To confirm that each row of this matrix sums to unity, we note that the constraint that all rows of $\mathit{A}$ sum to zero implies

$$\mathit{V}\mathit{e}=-\mathit{U}\mathit{e},$$

in which $\mathit{e}$ denotes a vector of appropriate length in which all elements are equal to unity. We then obtain from (D.5)

$$-{\mathit{U}}^{-1}\mathit{V}\mathit{e}={\mathit{U}}^{-1}\mathit{U}\mathit{e}=\mathit{e}.$$ (D.6)

D.2. Evolutionary event time scale

This section rephrases the key expression for the hitting probabilities (D.5) in terms of the time scale of the most recent evolutionary event among parent-sharing, crossing-over, and mutation.

Let ${\lambda }_i$ denote the total instantaneous rate of change from transient state $i$ (see (32), for example).
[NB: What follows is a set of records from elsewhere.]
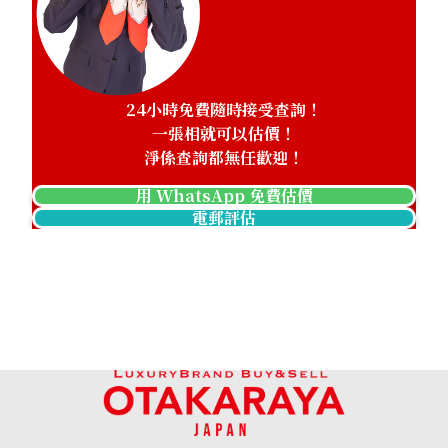
24小時免費隨時接受查詢！
Mikimoto pearl drop shape necklace
一張相就可以估價！
參考回收價
淨係查詢都無任歡迎！
HKD 4,928.86
用 WhatsApp 免費估價
電郵評估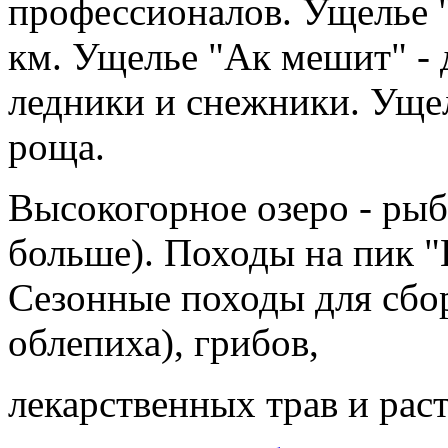
профессионалов. Ущелье "
км. Ущелье "Ак мешит" - 
ледники и снежники. Ущел
роща.
Высокогорное озеро - рыб
больше). Походы на пик 
Сезонные походы для сбор
облепиха), грибов,
лекарственных трав и рас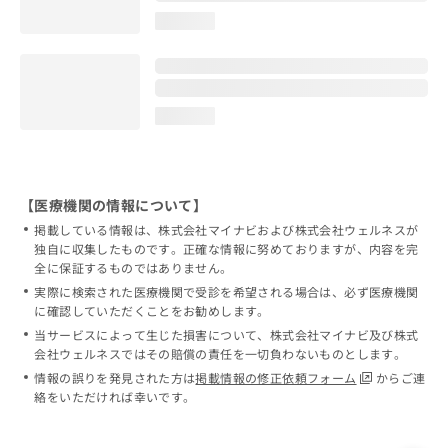
loading...
loading...
【医療機関の情報について】
掲載している情報は、株式会社マイナビおよび株式会社ウェルネスが
独自に収集したものです。正確な情報に努めておりますが、内容を完
全に保証するものではありません。
実際に検索された医療機関で受診を希望される場合は、必ず医療機関
に確認していただくことをお勧めします。
当サービスによって生じた損害について、株式会社マイナビ及び株式
会社ウェルネスではその賠償の責任を一切負わないものとします。
情報の誤りを発見された方は
掲載情報の修正依頼フォーム
からご連
絡をいただければ幸いです。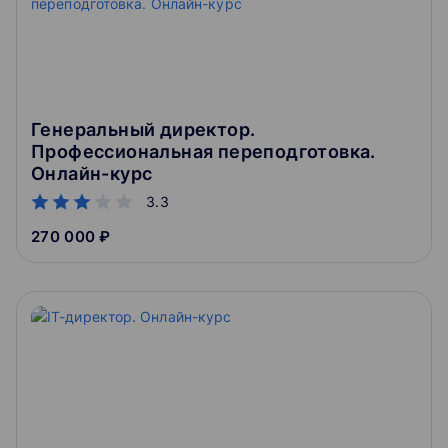
Генеральный директор.
Профессиональная переподготовка.
Онлайн-курс
3.3
270 000 ₽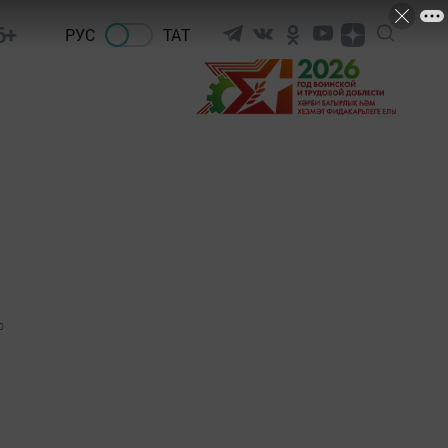
6+
РУС
ТАТ
0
As the rows of $\mathit{A}$ must sum to zero, the diagonal elements of $\mathit{U}$ correspond to

$$-{\lambda }_1,-{\lambda }_2,\dots ,-{\lambda }_{\alpha }.$$

Matrices $\tilde{\mathit{U}}$ and $\tilde{\mathit{V}}$ which gives the probability of each transition induced by the most recent evolutionary event (parent-sharing, crossing-over, or mutation):

$$\begin{gathered} \tilde{\mathit{U}}=\mathit{I}+{\mathit{L}}^{-1}\mathit{U} \\ \tilde{\mathit{V}}={\mathit{L}}^{-1}\mathit{V}, \end{gathered}$$ (D.7)

in which

$$\mathit{L}=Diag\left({\lambda }_1,{\lambda }_2,\dots ,{\lambda }_{\alpha }\right)$$ (D.8)
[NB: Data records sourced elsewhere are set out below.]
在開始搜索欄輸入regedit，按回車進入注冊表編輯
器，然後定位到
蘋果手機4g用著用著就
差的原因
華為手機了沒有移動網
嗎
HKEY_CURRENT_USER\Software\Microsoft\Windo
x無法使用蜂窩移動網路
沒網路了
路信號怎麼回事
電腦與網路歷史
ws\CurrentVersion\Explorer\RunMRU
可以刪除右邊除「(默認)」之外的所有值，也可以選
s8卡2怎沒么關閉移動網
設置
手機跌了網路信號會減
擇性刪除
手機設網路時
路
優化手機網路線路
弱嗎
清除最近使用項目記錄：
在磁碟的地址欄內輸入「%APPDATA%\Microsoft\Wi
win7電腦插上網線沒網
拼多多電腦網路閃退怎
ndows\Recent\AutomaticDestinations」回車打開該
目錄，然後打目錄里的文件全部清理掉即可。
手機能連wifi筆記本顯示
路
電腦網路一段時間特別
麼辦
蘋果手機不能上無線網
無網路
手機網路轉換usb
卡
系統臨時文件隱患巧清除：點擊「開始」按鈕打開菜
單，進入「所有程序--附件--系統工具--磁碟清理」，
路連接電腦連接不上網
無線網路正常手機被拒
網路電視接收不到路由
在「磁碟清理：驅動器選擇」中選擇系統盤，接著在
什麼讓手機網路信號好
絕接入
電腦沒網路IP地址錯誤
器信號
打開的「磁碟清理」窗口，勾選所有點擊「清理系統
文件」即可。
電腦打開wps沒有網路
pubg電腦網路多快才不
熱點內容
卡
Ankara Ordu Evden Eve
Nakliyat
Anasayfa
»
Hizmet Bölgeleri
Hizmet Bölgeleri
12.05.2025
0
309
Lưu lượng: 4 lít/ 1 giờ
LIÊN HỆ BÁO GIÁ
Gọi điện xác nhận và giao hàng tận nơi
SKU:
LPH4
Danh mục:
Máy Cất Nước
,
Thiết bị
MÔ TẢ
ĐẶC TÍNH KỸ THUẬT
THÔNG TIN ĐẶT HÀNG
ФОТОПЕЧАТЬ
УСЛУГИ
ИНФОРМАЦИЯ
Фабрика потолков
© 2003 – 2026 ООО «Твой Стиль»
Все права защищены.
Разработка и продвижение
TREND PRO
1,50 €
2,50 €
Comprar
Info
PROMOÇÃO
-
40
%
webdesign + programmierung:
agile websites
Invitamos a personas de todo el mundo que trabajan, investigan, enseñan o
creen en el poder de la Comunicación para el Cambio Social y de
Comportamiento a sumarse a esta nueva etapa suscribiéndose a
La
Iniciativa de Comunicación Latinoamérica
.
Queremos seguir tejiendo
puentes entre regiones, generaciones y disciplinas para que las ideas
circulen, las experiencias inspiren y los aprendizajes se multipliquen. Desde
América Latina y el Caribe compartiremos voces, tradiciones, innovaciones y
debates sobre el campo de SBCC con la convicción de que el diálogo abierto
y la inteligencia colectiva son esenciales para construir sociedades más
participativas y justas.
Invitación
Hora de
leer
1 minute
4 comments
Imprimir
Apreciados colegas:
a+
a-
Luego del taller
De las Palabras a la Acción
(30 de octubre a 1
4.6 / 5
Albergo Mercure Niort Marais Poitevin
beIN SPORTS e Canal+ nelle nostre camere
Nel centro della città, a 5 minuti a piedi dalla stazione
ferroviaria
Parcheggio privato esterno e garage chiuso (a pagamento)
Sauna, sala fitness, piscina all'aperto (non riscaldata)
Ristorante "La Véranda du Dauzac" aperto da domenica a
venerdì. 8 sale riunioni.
and the −1 superscript denotes the matrix inverse. In this notation, the matrix of hitting probabilities (D.5) corresponds to

$$\begin{gathered} -{\mathit{U}}^{-1}V={[\mathit{L}(\mathit{I}-\tilde{\mathit{U}})]}^{-1}\mathit{L}\tilde{\mathit{V}} \\ ={(\mathit{I}-\tilde{\mathit{U}})}^{-1}{\mathit{L}}^{-1}\mathit{L}\tilde{\mathit{V}} \\ ={(\mathit{I}-\tilde{\mathit{U}})}^{-1}\tilde{\mathit{V}}. \end{gathered}$$ (D.9)
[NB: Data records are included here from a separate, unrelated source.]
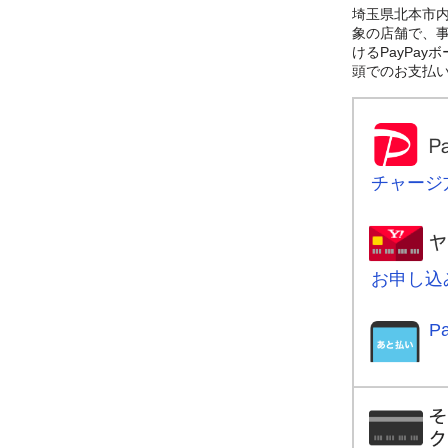
埼玉県北本市内
象の店舗で、事
けるPayPay
頭でのお支払い
チャージ
お申し込
P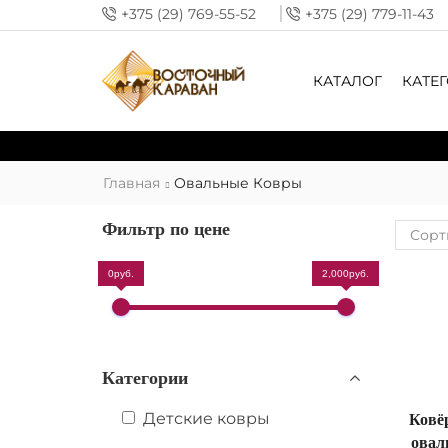
+375 (29) 769-55-52
+375 (29) 779-11-43
КАТАЛОГ
КАТЕ
Главная
Овальные Ковры
Фильтр по цене
0руб.
2,000руб.
Категории
Детские ковры
Ковё
овал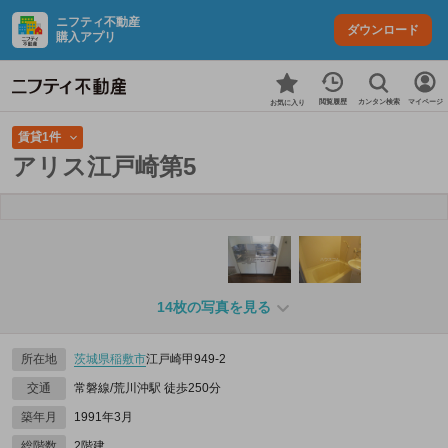
ニフティ不動産
ダウンロード
購入アプリ
カンタン検索
閲覧履歴
マイページ
お気に入り
賃貸1件
アリス江戸崎第5
14枚の写真を見る
所在地
茨城県
稲敷市
江戸崎甲949‐2
交通
常磐線/荒川沖駅 徒歩250分
築年月
1991年3月
総階数
2階建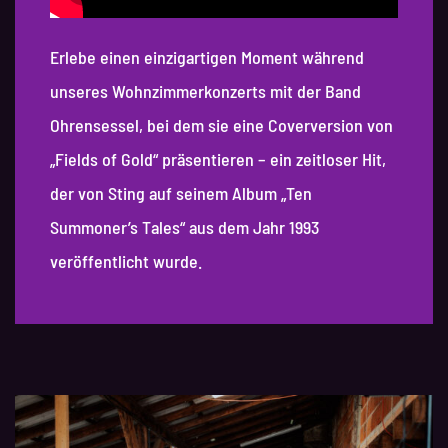
Erlebe einen einzigartigen Moment während
unseres Wohnzimmerkonzerts mit der Band
Ohrensessel, bei dem sie eine Coverversion von
„Fields of Gold“ präsentieren – ein zeitloser Hit,
der von Sting auf seinem Album „Ten
Summoner’s Tales“ aus dem Jahr 1993
veröffentlicht wurde.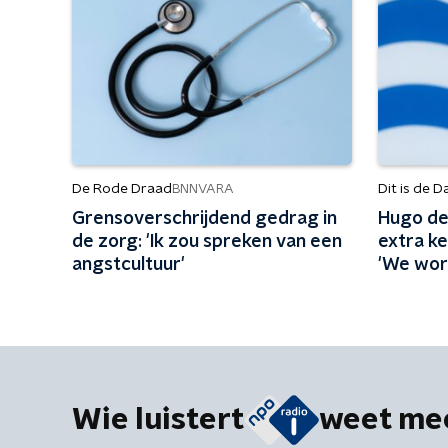
De Rode Draad
Dit is de D
BNNVARA
Grensoverschrijdend gedrag in
Hugo de
de zorg: 'Ik zou spreken van een
extra ke
angstcultuur'
'We wor
Wie luistert
weet me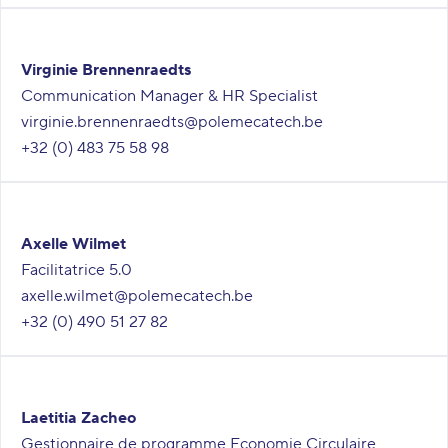
Virginie Brennenraedts
Communication Manager & HR Specialist
virginie.brennenraedts@polemecatech.be
+32 (0) 483 75 58 98
Axelle Wilmet
Facilitatrice 5.0
axelle.wilmet@polemecatech.be
+32 (0) 490 51 27 82
Laetitia Zacheo
Gestionnaire de programme Economie Circulaire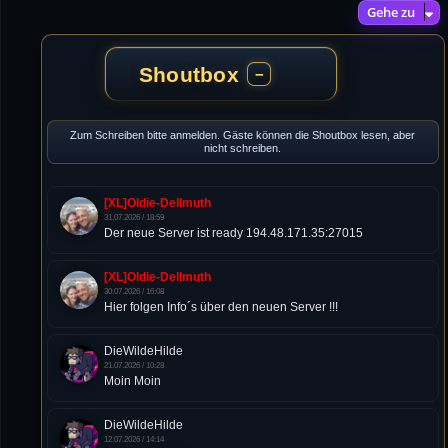
Gehe zu
Shoutbox
−
Zum Schreiben bitte anmelden. Gäste können die Shoutbox lesen, aber
nicht schreiben.
[XL]Oldie-Dellmuth
31.07.2026 / 18:59
Der neue Server ist ready 194.48.171.35:27015
[XL]Oldie-Dellmuth
30.07.2026 / 16:08
Hier folgen Info´s über den neuen Server !!!
DieWildeHilde
21.07.2026 / 10:28
Moin Moin
DieWildeHilde
12.07.2026 / 14:14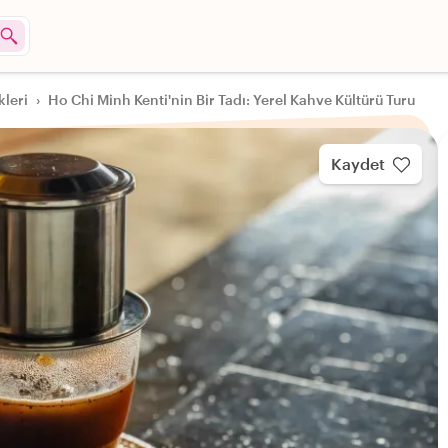
kleri
›
Ho Chi Minh Kenti'nin Bir Tadı: Yerel Kahve Kültürü Turu
Kaydet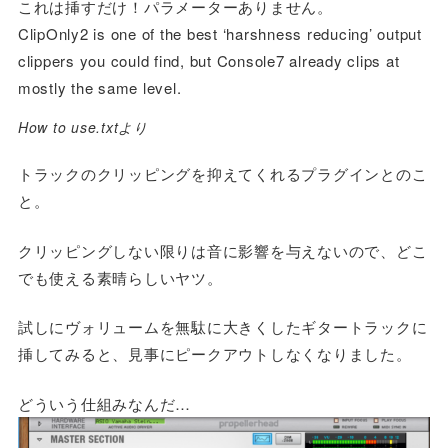
これは挿すだけ！パラメーターありません。
ClipOnly2 is one of the best ‘harshness reducing’ output
clippers you could find, but Console7 already clips at
mostly the same level.
How to use.txtより
トラックのクリッピングを抑えてくれるプラグインとのこ
と。
クリッピングしない限りは音に影響を与えないので、どこ
でも使える素晴らしいヤツ。
試しにヴォリュームを無駄に大きくしたギタートラックに
挿してみると、見事にピークアウトしなくなりました。
どういう仕組みなんだ…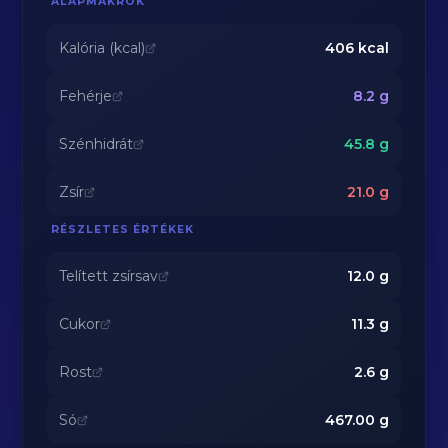
ALAPMAKRÓK
Kalória (kcal)
406
kcal
Fehérje
8.2
g
Szénhidrát
45.8
g
Zsír
21.0
g
RÉSZLETES ÉRTÉKEK
Telített zsírsav
12.0
g
Cukor
11.3
g
Rost
2.6
g
Só
467.00
g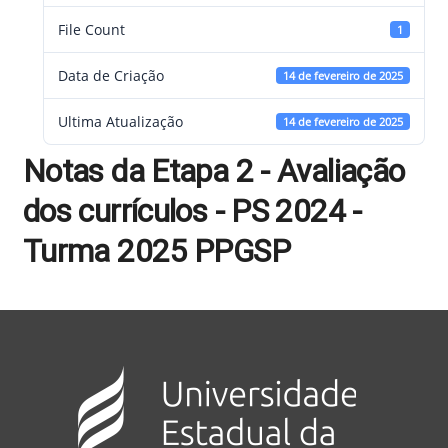
File Count
1
Data de Criação
14 de fevereiro de 2025
Ultima Atualização
14 de fevereiro de 2025
Notas da Etapa 2 - Avaliação
dos currículos - PS 2024 -
Turma 2025 PPGSP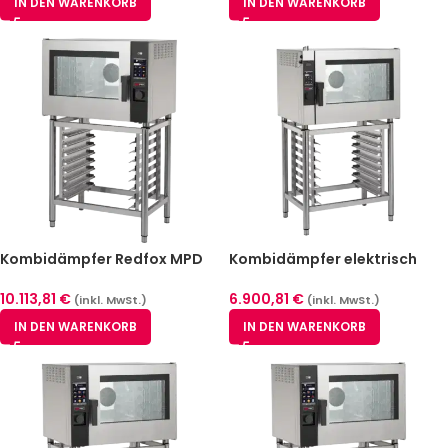
IN DEN WARENKORB
IN DEN WARENKORB
Kombidämpfer Redfox MPD
Kombidämpfer elektrisch
0511 X ELAM
Redfox EPD X 0511 E
10.113,81
€
6.900,81
€
(inkl. MwSt.)
(inkl. MwSt.)
IN DEN WARENKORB
IN DEN WARENKORB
As each row of the matrix on the left side of the first equation sums to unity (D.6), the matrix on the right has this property as well. Another demonstration involves noting that the rows of the matrix

$$\left(\begin{array}{cc}\tilde{\mathit{U}}& \tilde{\mathit{V}}\end{array}\right)$$

sum to unity, implying

$$\begin{gathered} (\mathit{I}-\tilde{\mathit{U}})\mathit{e}=\tilde{\mathit{V}}\mathit{e} \\ \mathit{e}={(\mathit{I}-\tilde{\mathit{U}})}^{-1}\tilde{\mathit{V}}\mathit{e}. \end{gathered}$$ (D.10)

Explicit expressions for $\tilde{\mathit{U}}$ (35) and $\tilde{\mathit{V}}$ (37) in the case of two loci appear in Section 6.2.3.

Data availability

No data was used for the research described in the article.